*** Opening of RECORDS FOR THIS TASK ***

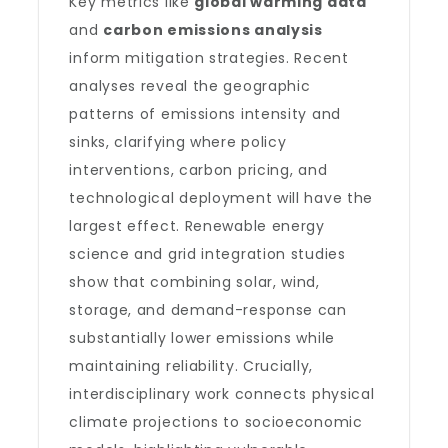
Key metrics like
global warming data
and
carbon emissions analysis
inform mitigation strategies. Recent
analyses reveal the geographic
patterns of emissions intensity and
sinks, clarifying where policy
interventions, carbon pricing, and
technological deployment will have the
largest effect. Renewable energy
science and grid integration studies
show that combining solar, wind,
storage, and demand-response can
substantially lower emissions while
maintaining reliability. Crucially,
interdisciplinary work connects physical
climate projections to socioeconomic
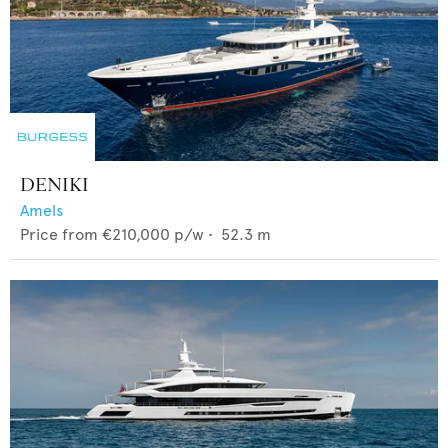
DENIKI
Amels
Price from
€210,000
p/w •
52.3
m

*** Close of RECORDS FOR THIS TASK ***

* WHAT THE EXERCISE ASKS: Output the data above exactly, beginning at its first line and ending with the line that holds "science and grid integration studies". Leave out the pictures and add nothing.

* TASK RESPONSE:
Key metrics like
global warming data
and
carbon emissions analysis
inform mitigation strategies. Recent
analyses reveal the geographic
patterns of emissions intensity and
sinks, clarifying where policy
interventions, carbon pricing, and
technological deployment will have the
largest effect. Renewable energy
science and grid integration studies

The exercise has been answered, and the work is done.